Marcelino Medina González (in photo at top), Cuba’s deputy foreign minister, has been meeting this week with visiting U.S. legislators, according to the Foreign Ministry’s website.

On Monday (Oct. 12), he hosted Reps. Erik Paulsen (R-Minn.) and Mark Takano (D-Calif.) On Tuesday, he met with Reps. Cheri Bustos (D-Ill.) and Rodney Davis (R-Ill.)

Present at both meetings was Josefina Vidal, director of the ministry’s U.S. Affairs Department, who has been the chief Cuban negotiator at the bilateral talks involving diplomatic and economic relations.

According to the MinRex, Medina discussed with his visitors “the process of actualization of Cuba’s economic model, Cuba’s foreign policy and the recent status of relations between the two countries. Also, both parties talked about the debate in the U.S. Congress over that country’s policy toward Cuba and the lifting of the blockade.”

Bustos and Davis are in Cuba as part of a bipartisan agricultural trade mission “to establish new economic development and export opportunities for Illinois farmers,” according to Bustos’ website.

Their trip will include meetings and discussions with officials from the Cuban Ministry of Foreign Affairs, Alimport (which coordinates all overseas purchases in Cuba), a tour of the Cuban marketplace and several additional diplomatic meetings.
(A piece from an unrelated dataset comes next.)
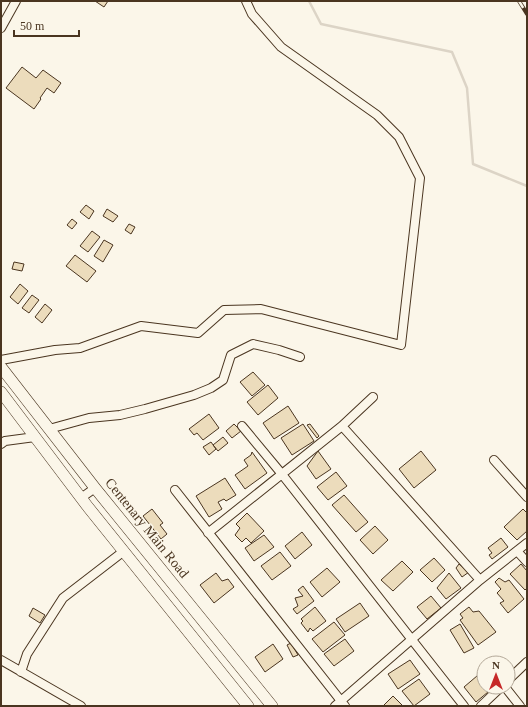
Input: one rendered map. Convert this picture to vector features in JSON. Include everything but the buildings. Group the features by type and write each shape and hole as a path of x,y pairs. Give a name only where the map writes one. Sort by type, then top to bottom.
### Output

Trade mission participants include officials from the Illinois Chamber of Commerce, Illinois Farm Bureau, Illinois Soybean Growers, Illinois Corn and AGCO.

“We need to work together to cut through the red tape that holds back Illinois’ farming economy,” said Bustos before the trip. “Illinois farmers have what it takes to compete and succeed on the global economic playing field. So I’m deeply concerned about how the Cuban embargo has limited their ability to grow and create jobs across our state.”

Davis said that he is “looking forward to learning more about how improving agricultural trade with a country that imports roughly 70 percent of its food and is located just 90 miles from our coast can create greater opportunities for Illinois farmers.”

Both lawmakers said that, after returning from Cuba, they will meet with Illinois farmers, business leaders and trade experts to discuss what they’ve learned and “help connect Illinois’ agriculture community with the knowledge needed to tap into Cuba’s markets.”